Against the wishes and decree of Holy Roman Pope the English came out of their small and clumsy island to improve the standard of living of their countryman.
They succeeded splendidly indeed and Britain became the richest country in the world. Colonies provided well paid jobs and brought in trillions of Pounds.
We the conquered Nations gave up easily and served the Empire happily. We were easily divided by religion and ethnicity while Britishers remained united in their mission whether they were Catholic or Protestant, Irish, Scottish or English. We would have remained under their rule, if Colonial powers had not collided among themselves, in First and Second World wars.

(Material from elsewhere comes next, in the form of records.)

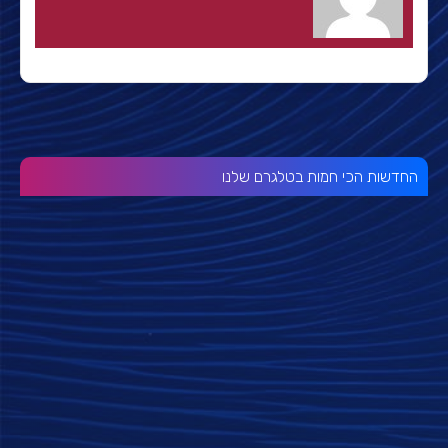
החדשות הכי חמות בטלגרם שלנו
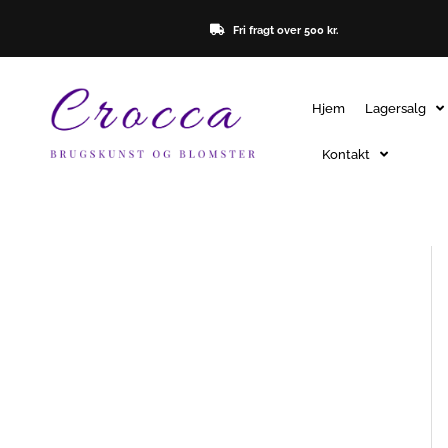
Gå
Fri fragt over 500 kr.
til
indholdet
Hjem
Lagersalg
Kontakt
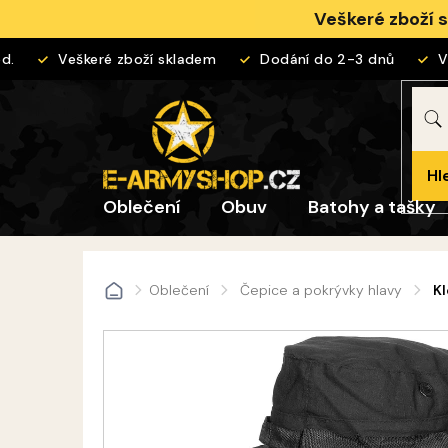
Přejít
Veškeré zboží 
na
obsah
Veškeré zboží skladem
Dodání do 2-3 dnů
Vrá
Hl
Oblečení
Obuv
Batohy a tašky
Oblečení
Čepice a pokrývky hlavy
K
Domů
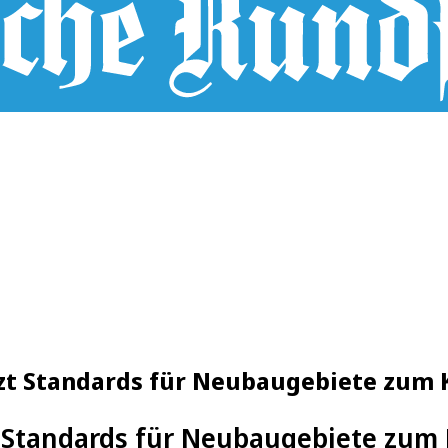
tzt Standards für Neubaugebiete zum 
t Standards für Neubaugebiete zum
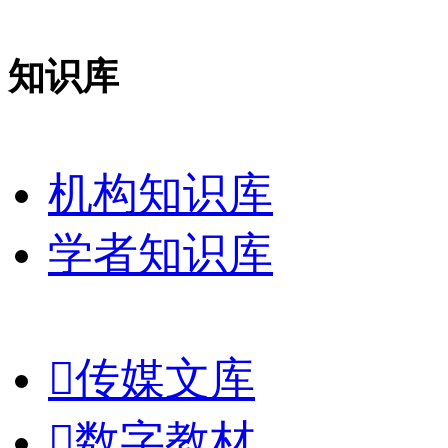
知识库
机构知识库
学者知识库

传媒文库

数字教材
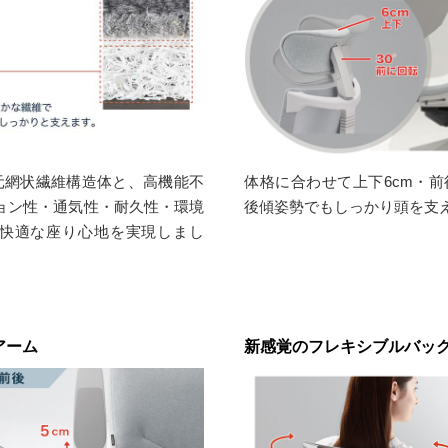
元網状繊維構造体と、高機能不
体格に合わせて上下6cm・前後
ョン性・通気性・耐久性・環境
後傾姿勢でもしっかり頭を支
快適な座り心地を実現しまし
アーム
新感覚のフレキシブルバッ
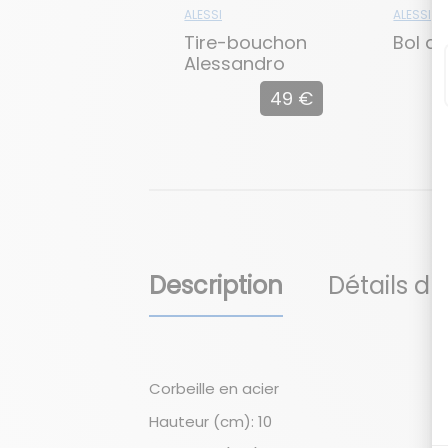
ALESSI
ALESSI
Tire-bouchon
Bol d
Alessandro
49 €
Description
Détails du
Corbeille en acier
Hauteur (cm): 10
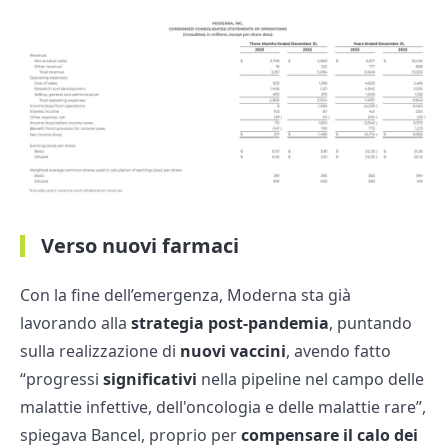
Verso nuovi farmaci
Con la fine dell’emergenza, Moderna sta già
lavorando alla
strategia post-pandemia
, puntando
sulla realizzazione di
nuovi vaccini
, avendo fatto
“progressi
significativi
nella pipeline nel campo delle
malattie infettive, dell'oncologia e delle malattie rare”,
spiegava Bancel, proprio per
compensare il calo dei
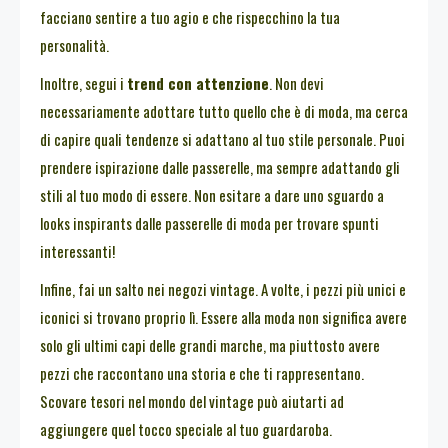
facciano sentire a tuo agio e che rispecchino la tua
personalità.
Inoltre, segui i
trend con attenzione
. Non devi
necessariamente adottare tutto quello che è di moda, ma cerca
di capire quali tendenze si adattano al tuo stile personale. Puoi
prendere ispirazione dalle passerelle, ma sempre adattando gli
stili al tuo modo di essere. Non esitare a dare uno sguardo a
looks inspirants dalle passerelle di moda per trovare spunti
interessanti!
Infine, fai un salto nei negozi vintage. A volte, i pezzi più unici e
iconici si trovano proprio lì. Essere alla moda non significa avere
solo gli ultimi capi delle grandi marche, ma piuttosto avere
pezzi che raccontano una storia e che ti rappresentano.
Scovare tesori nel mondo del vintage può aiutarti ad
aggiungere quel tocco speciale al tuo guardaroba.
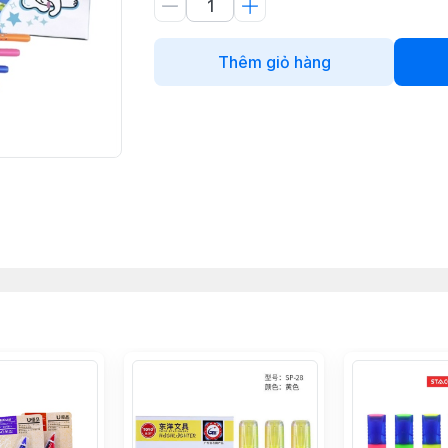
Thêm giỏ hàng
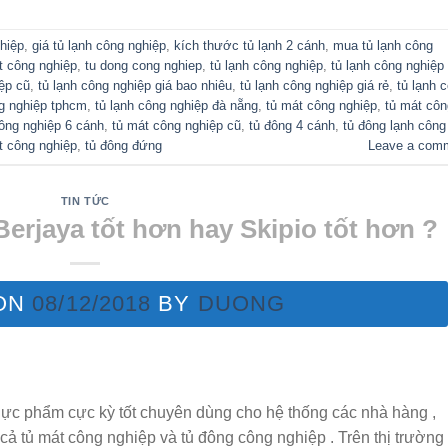
ghiệp
,
giá tủ lạnh công nghiệp
,
kích thước tủ lạnh 2 cánh
,
mua tủ lạnh công
t công nghiệp
,
tu dong cong nghiep
,
tủ lạnh công nghiệp
,
tủ lạnh công nghiệp
iệp cũ
,
tủ lạnh công nghiệp giá bao nhiêu
,
tủ lạnh công nghiệp giá rẻ
,
tủ lạnh 
ng nghiệp tphcm
,
tủ lạnh công nghiệp đà nẵng
,
tủ mát công nghiệp
,
tủ mát côn
ông nghiệp 6 cánh
,
tủ mát công nghiệp cũ
,
tủ đông 4 cánh
,
tủ đông lạnh công
t công nghiệp
,
tủ đông đứng
Leave a com
TIN TỨC
erjaya tốt hơn hay Skipio tốt hơn ?
ON
08/12/2018
BY
DUONG
thực phẩm cực kỳ tốt chuyên dùng cho hệ thống các nhà hàng ,
ả tủ mát công nghiệp và tủ đông công nghiệp . Trên thị trường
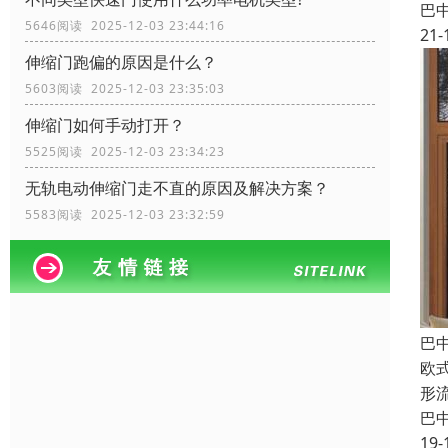
巴
5646阅读 2025-12-03 23:44:16
21-
伸缩门跑偏的原因是什么？
5603阅读 2025-12-03 23:35:03
伸缩门如何手动打开？
5525阅读 2025-12-03 23:34:23
无轨电动伸缩门走不直的原因及解决方案？
5583阅读 2025-12-03 23:32:59
巴
欧
形
巴
19-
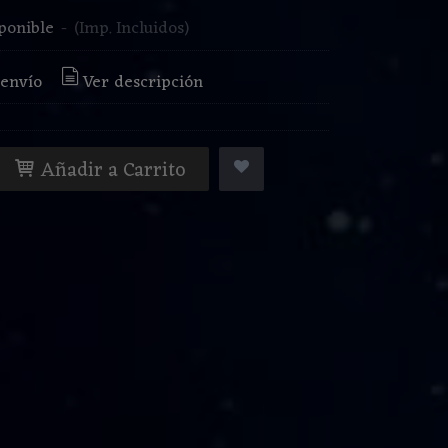
ponible
-
(Imp. Incluidos)
 envío
Ver descripción
Añadir a Carrito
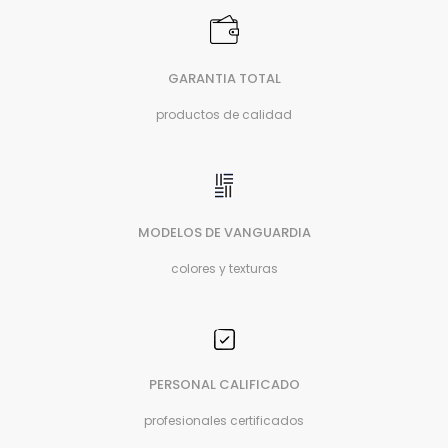
GARANTIA TOTAL
productos de calidad
MODELOS DE VANGUARDIA
colores y texturas
PERSONAL CALIFICADO
profesionales certificados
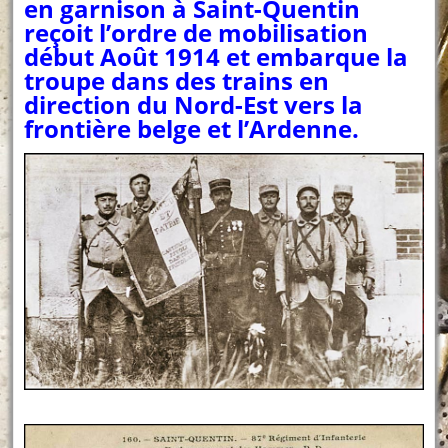
en garnison à Saint-Quentin
reçoit l’ordre de mobilisation
début Août 1914 et embarque la
troupe dans des trains en
direction du Nord-Est vers la
frontière belge et l’Ardenne.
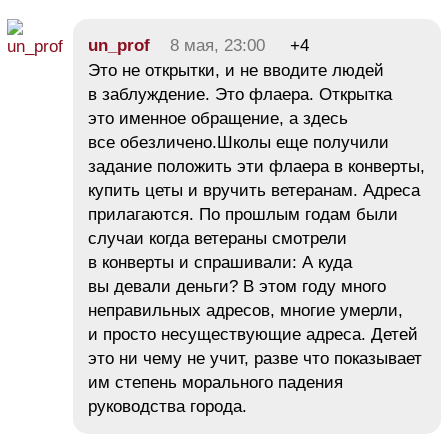
un_prof
8 мая, 23:00
+4
Это не открытки, и не вводите людей
в заблуждение. Это флаера. Открытка
это именное обращение, а здесь
все обезличено.Школы еще получили
задание положить эти флаера в конверты,
купить цеты и вручить ветеранам. Адреса
прилагаются. По прошлым годам были
случаи когда ветераны смотрели
в конверты и спрашивали: А куда
вы девали деньги? В этом году много
неправильных адресов, многие умерли,
и просто несуществующие адреса. Детей
это ни чему не учит, разве что показывает
им степень морального падения
руководства города.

After independence all Nations have done well. There has been no famine and gradually standards of living are improving. People have regained their self respect and are working hard to regain their lost economic power, against the many hurdles placed by Ex Colonial powers in the form of trade barriers and subsidies.
China after transformation into a rational society without the baggage of old traditions and religion is marching fast to regain its position as the biggest economy of the world in 16th century.
India, Pakistan, Bangladesh, Sri Lanka and Nepal are still struggling to get rid of the old traditions and religion and therefore have been left behind. It will take ages before sub continent produces 30% of world GNP, as was done in 1750.
The process can be accelerated if these countries make concerted efforts to rationalize their societies and get rid off wooly thinking.
Unity and cooperation between SAARC countries leading to a common market and currency can also help a lot. The reduced spending on defense can be diverted towards social needs like health and education to increase the pool of skill workers to face international challenges.